**Your goal**
Every line of the entries below that mentions "forge" is to be copied out.

**Source texts of formatted documents**
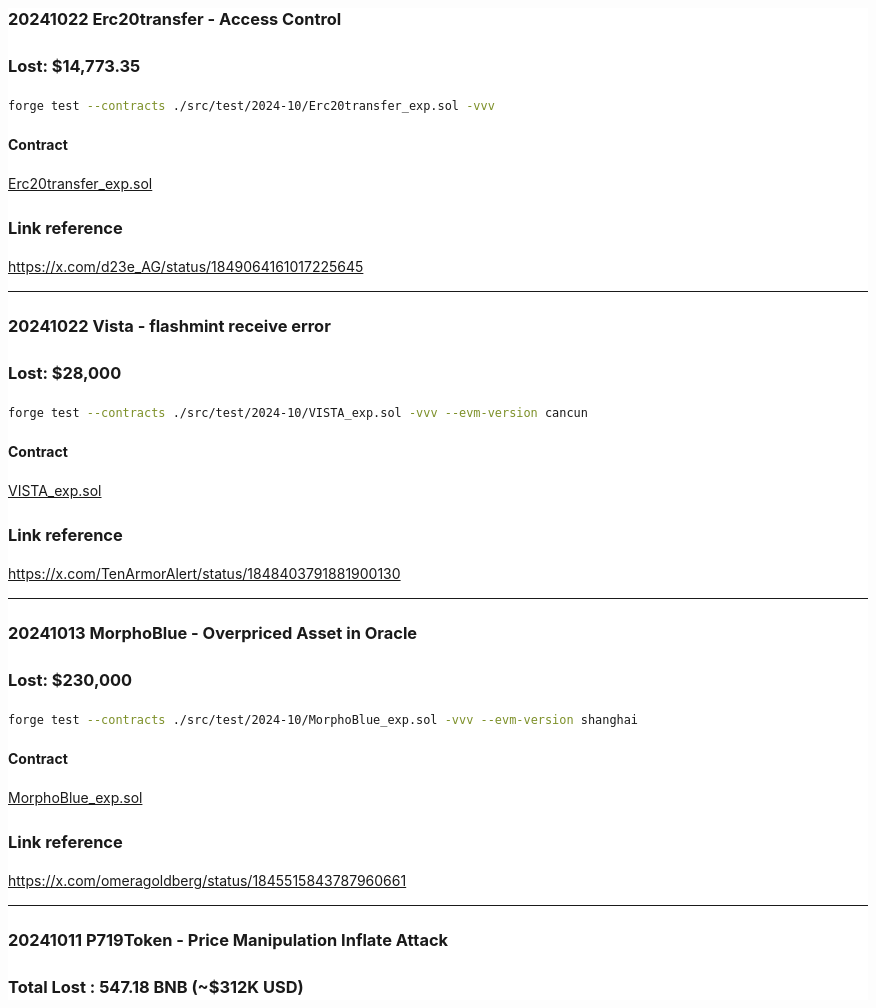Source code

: ### 20241022 Erc20transfer - Access Control

### Lost: $14,773.35


```sh
forge test --contracts ./src/test/2024-10/Erc20transfer_exp.sol -vvv
```
#### Contract
[Erc20transfer_exp.sol](src/test/2024-10/Erc20transfer_exp.sol)
### Link reference

https://x.com/d23e_AG/status/1849064161017225645

---

### 20241022 Vista - flashmint receive error

### Lost: $28,000


```sh
forge test --contracts ./src/test/2024-10/VISTA_exp.sol -vvv --evm-version cancun
```
#### Contract
[VISTA_exp.sol](src/test/2024-10/VISTA_exp.sol)
### Link reference

https://x.com/TenArmorAlert/status/1848403791881900130

---


### 20241013 MorphoBlue - Overpriced Asset in Oracle

### Lost: $230,000


```sh
forge test --contracts ./src/test/2024-10/MorphoBlue_exp.sol -vvv --evm-version shanghai
```
#### Contract
[MorphoBlue_exp.sol](src/test/2024-10/MorphoBlue_exp.sol)
### Link reference

https://x.com/omeragoldberg/status/1845515843787960661

---

### 20241011 P719Token - Price Manipulation Inflate Attack

### Total Lost : 547.18 BNB (~$312K USD)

**Answer section**
forge test --contracts ./src/test/2024-10/Erc20transfer_exp.sol -vvv
forge test --contracts ./src/test/2024-10/VISTA_exp.sol -vvv --evm-version cancun
forge test --contracts ./src/test/2024-10/MorphoBlue_exp.sol -vvv --evm-version shanghai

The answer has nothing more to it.